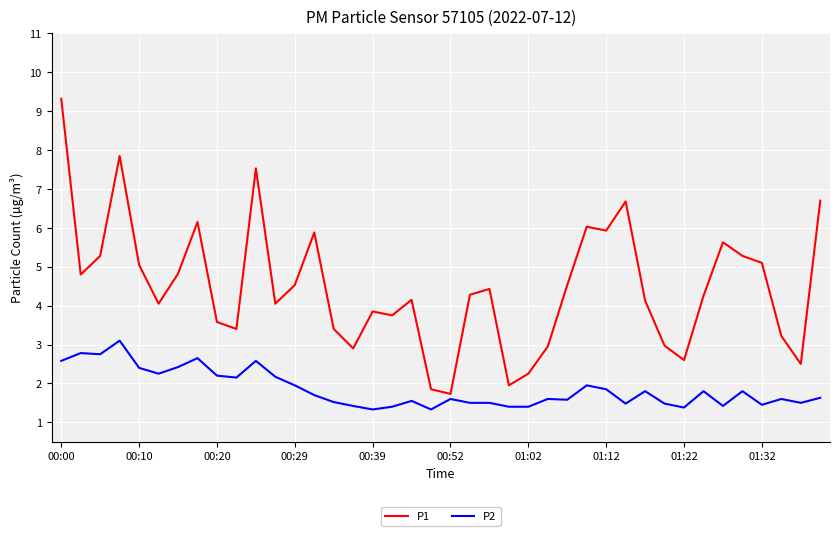

What is the difference between the maximum and minimum values in the P2 series?

1.8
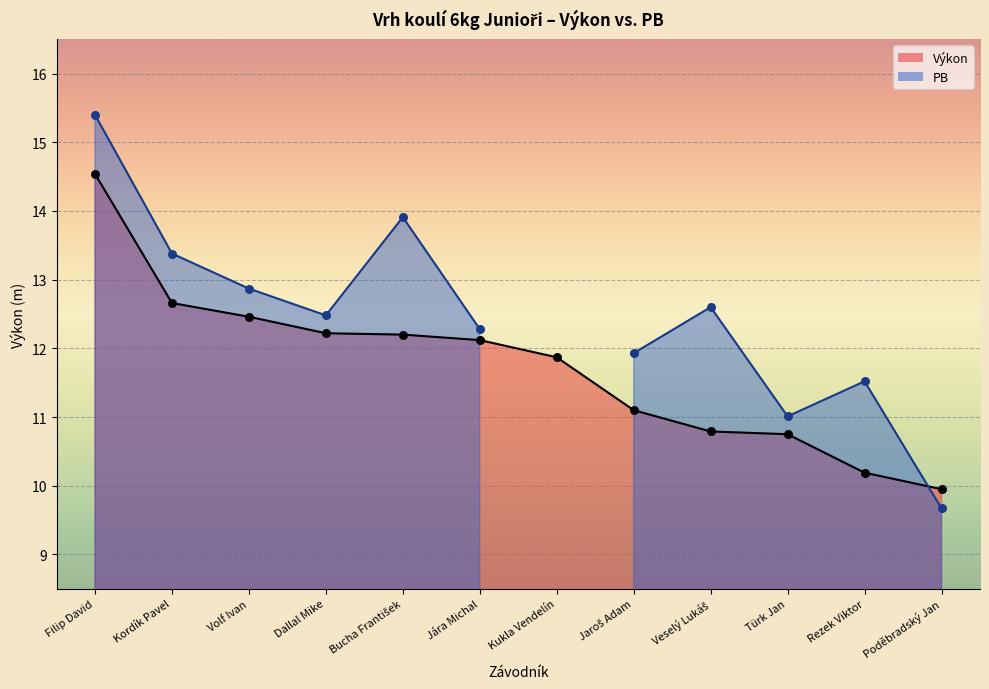

What is the change in value from Kordík Pavel to Bucha František?

-0.5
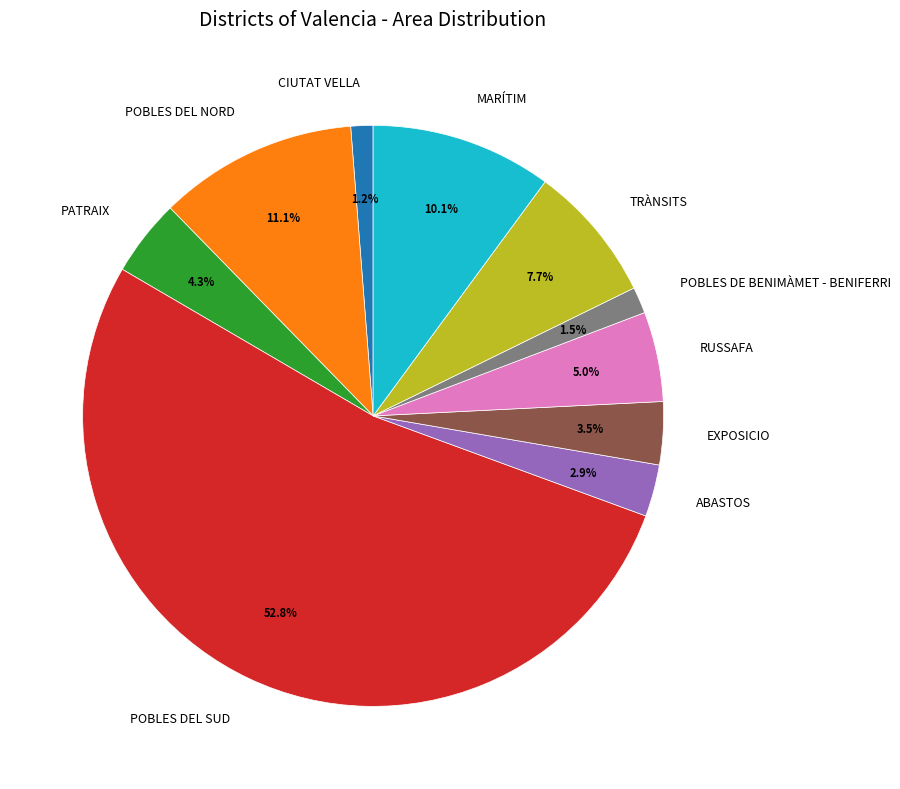

Does RUSSAFA represent more than half of the total?

No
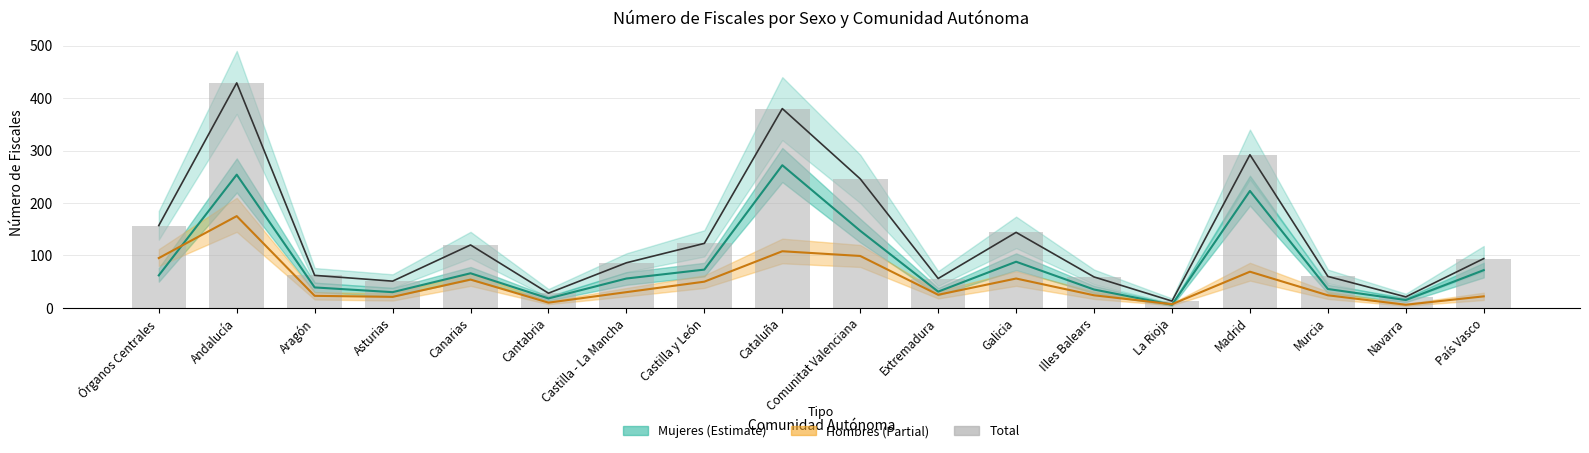

What is the difference between the highest and lowest values at Madrid?

223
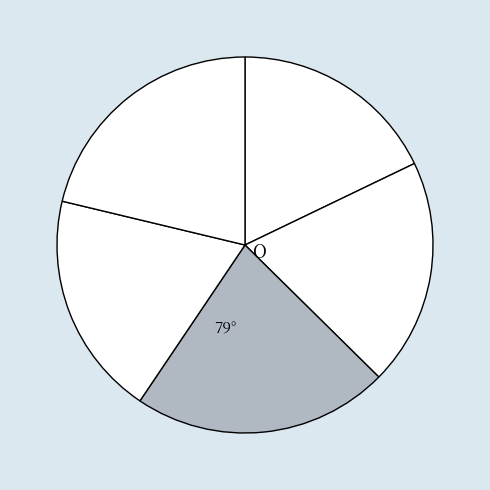

How many segments does this pie chart have?

5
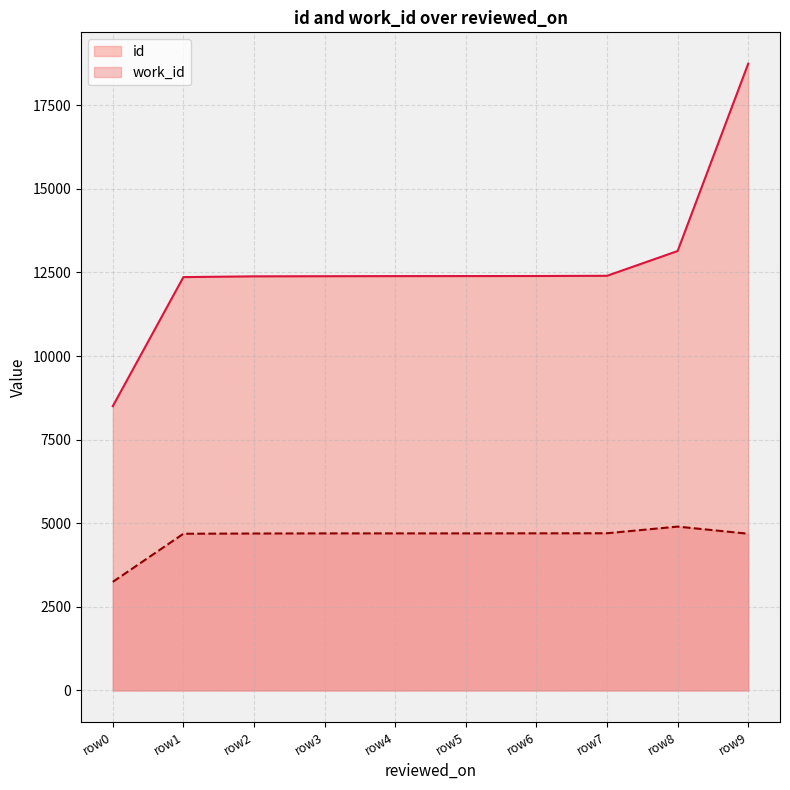

Read the id value at row3.

12386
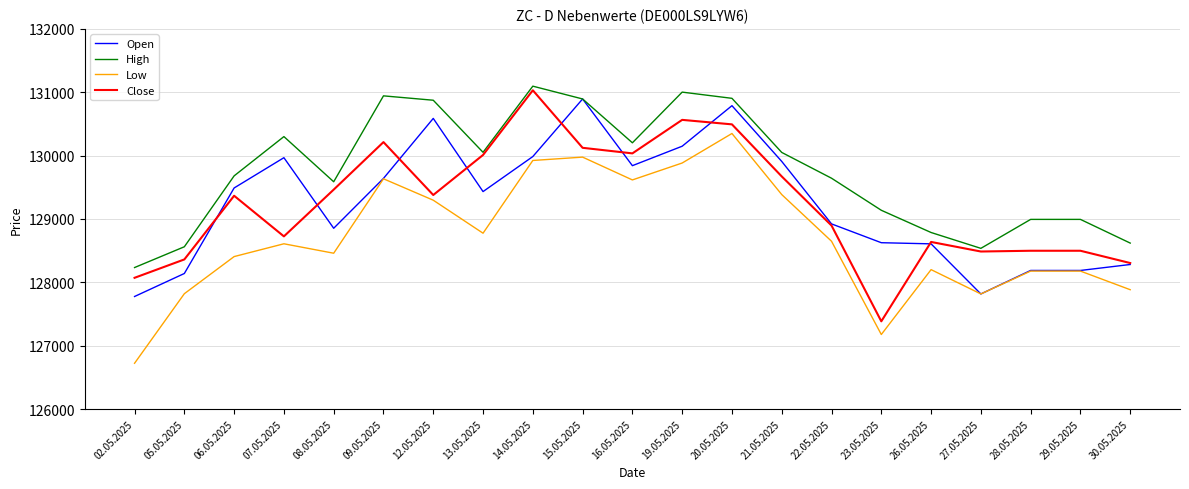

How many values in the High series are below 129680?

10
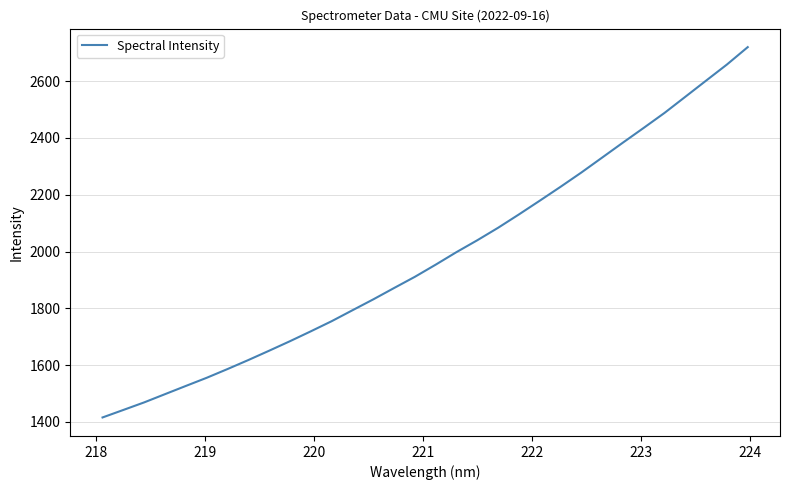

What is the difference between the maximum and minimum values?

1303.6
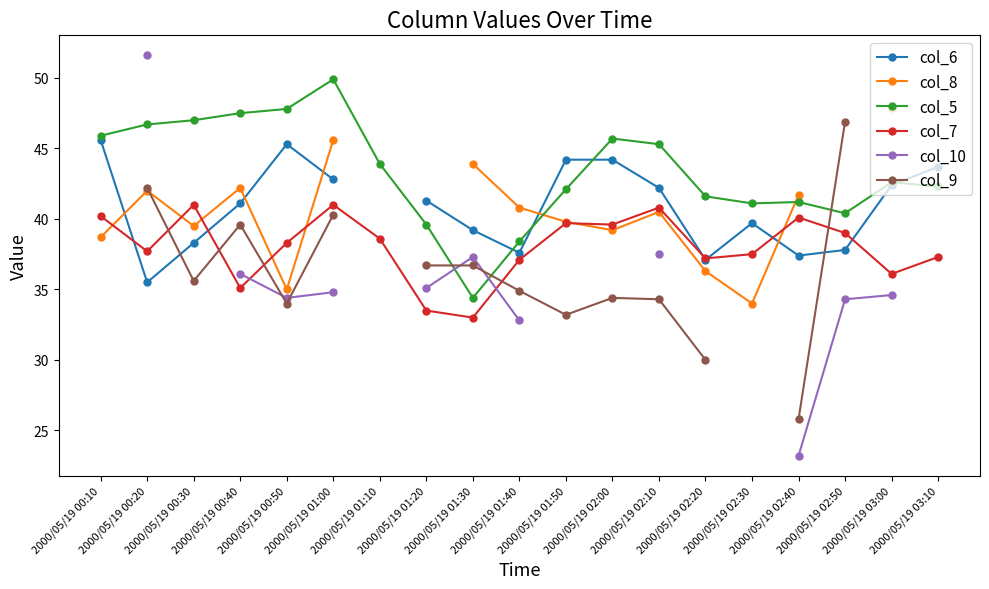

How many times do col_6 and col_8 cross each other?

5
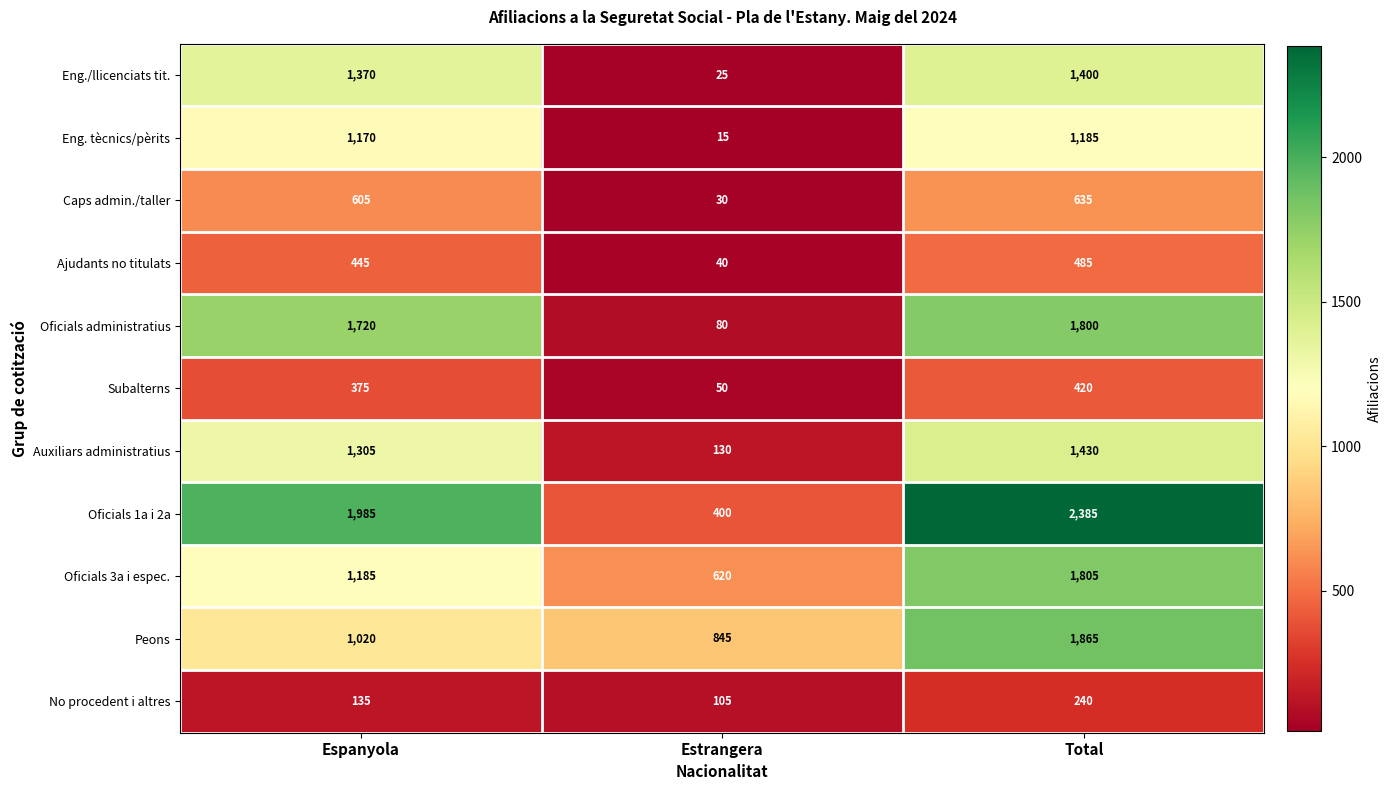

How many data points in Peons are less than 1020?

1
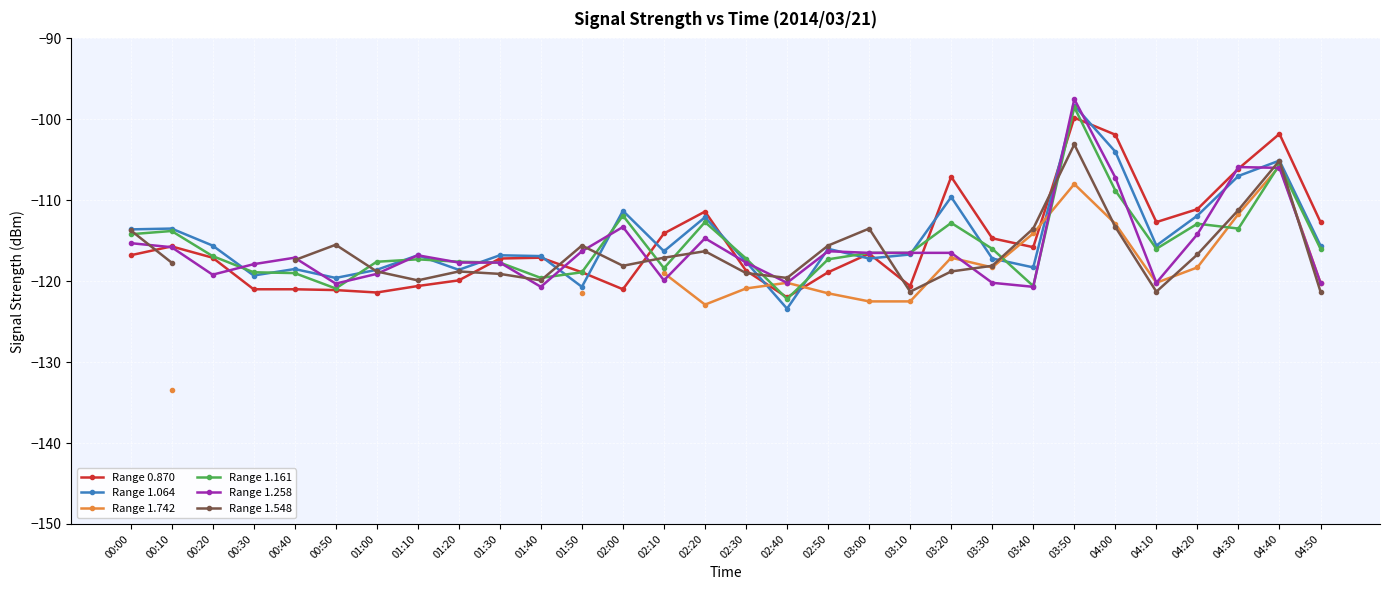

Which category has the lowest value across all series?

00:10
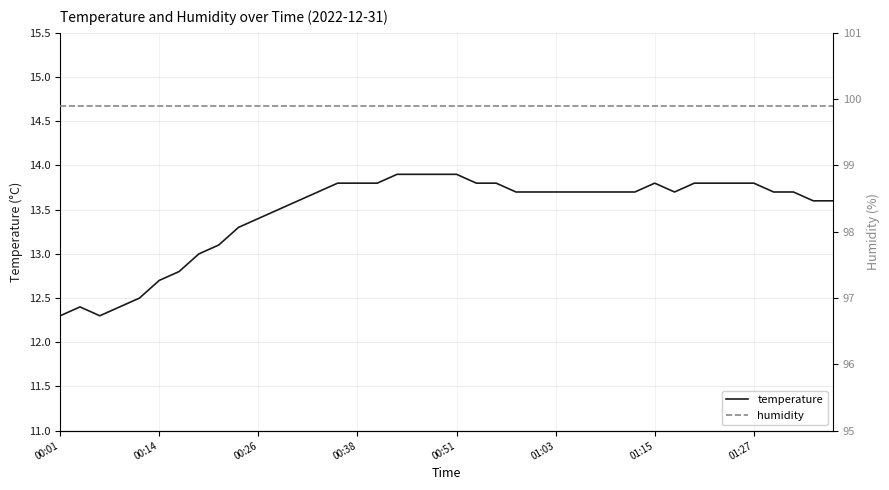

True or false: humidity and temperature intersect in this chart.

False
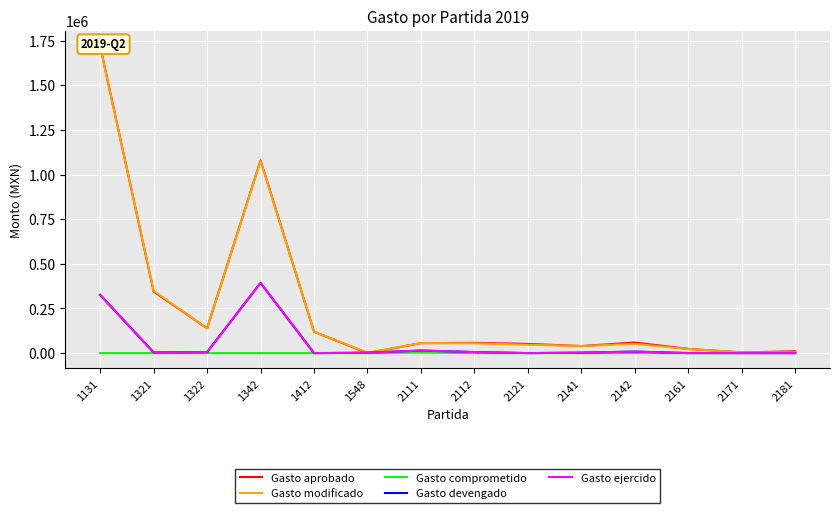

True or false: Gasto aprobado and Gasto ejercido intersect in this chart.

True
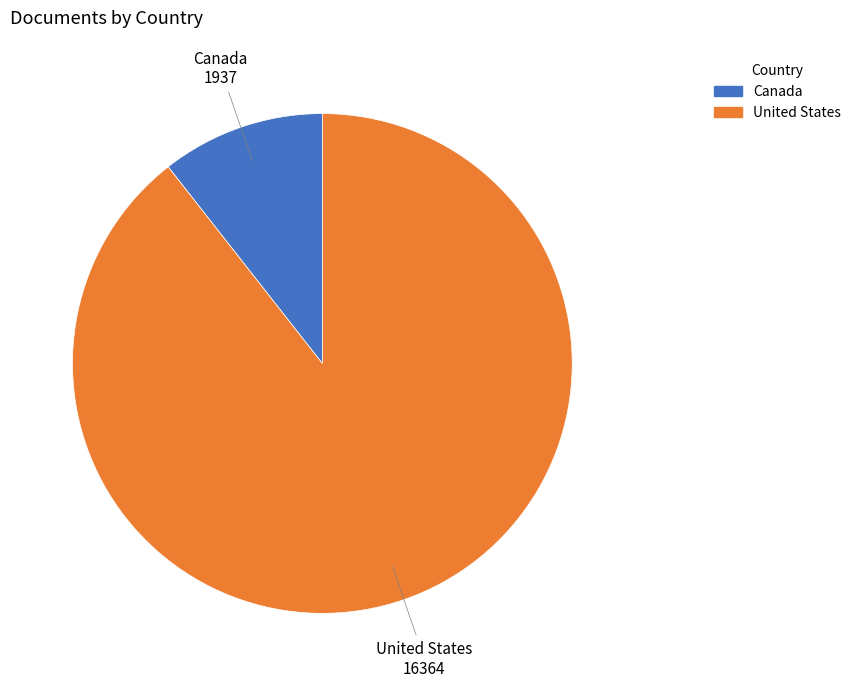

Which slice represents more than half of the pie?

United States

Problem statement:
Write out all of the records above word for word, but leave out the pictures.

The answer:
What is the difference between the maximum and minimum values in the P2 series?

1.8

What is the change in value from Kordík Pavel to Bucha František?

-0.5

Does RUSSAFA represent more than half of the total?

No

What is the difference between the highest and lowest values at Madrid?

223

How many segments does this pie chart have?

5

Read the id value at row3.

12386

How many values in the High series are below 129680?

10

What is the difference between the maximum and minimum values?

1303.6

How many times do col_6 and col_8 cross each other?

5

How many data points in Peons are less than 1020?

1

Which category has the lowest value across all series?

00:10

True or false: humidity and temperature intersect in this chart.

False

True or false: Gasto aprobado and Gasto ejercido intersect in this chart.

True

Which slice represents more than half of the pie?

United States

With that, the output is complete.